Sunday, August 18, 2002

"another turning point, a fork stuck in the road.

time grabs you by the wrist, directs you where to do.

so make the best of this test, and don't ask why.

it's not a question, but a lesson learned in time.



it's something unpredictable, but in the end is right.

i hope you had the time of your life.



so take the photographs, and still frames in your mind.

hang it on a shelf of good health and good time.

tattoos of memories and dead skin on trial.

for what it's worth, it was worth all the while.

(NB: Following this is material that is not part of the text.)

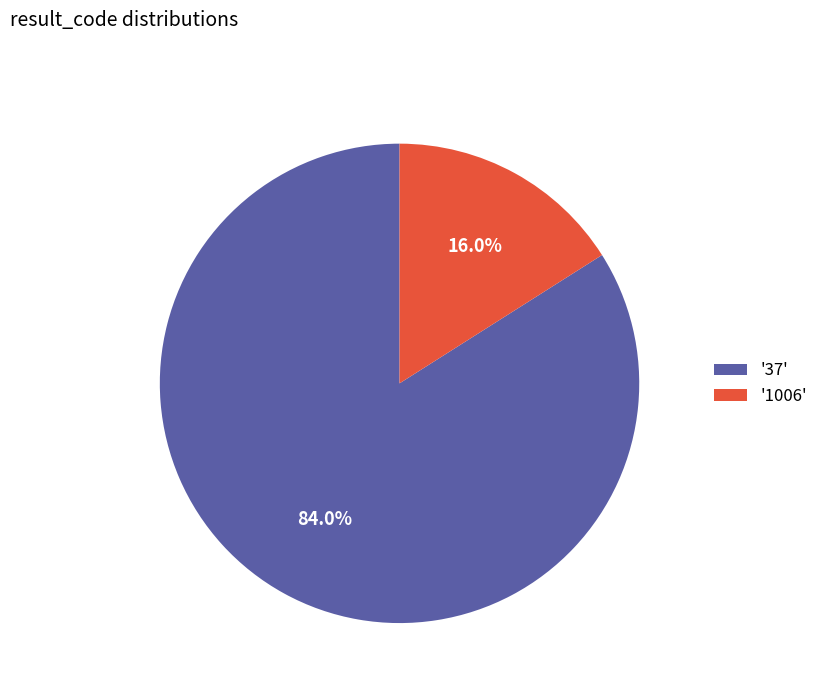

Does any single category account for the majority?

Yes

i hope you had the time of your life."

-green day, good riddance (time of your life)-



it seems like everyone's confused these days. and rightly so. the twenties were meant to be confusing. it occured to me however, that it never really gets much better. victor had a quote pinned on his computer, "this is the worst day of the rest of your life." that's probably supposed to mean that it only gets better, but apply that quote to every day and every day then becomes the worst day of your life. at what point will we actually be happy and content and settled? right now, it's all about securing jobs, friends, families, futures. but that's never really going to change for the next fifty years or so. will we be happier when we're older and saddled with families and children and success? perhaps we'll have achieved goals, but the same worry themes will invade our thoughts. to achieve happiness based on exterior things is entirely impossible. (even though money is happiness in 90% of all cases) sure, exterior things will make life bob up or down, but at the very core of it, you can still be happy in the worst of circumstances. or terribly upset in the best of circumstances.



i'm confused by the unforgiving push of life. to achieve the life goals that are handed down every five birthdays. when does it end? at 60 and retirement and grandchildren? are we working so hard (well, are you working so hard. i don't work.) just so we can produce another generation? i fail to see how thirty will be happier than twenty. if anything, right now we have the open expanses of life before us. sure, everything is in flux but there's an excitement to it. at thirty, we'll be asked to hold up the world, and the weight will be only that much more crushing. so i understand all this. but why does the road ahead seem to get narrower with each glance?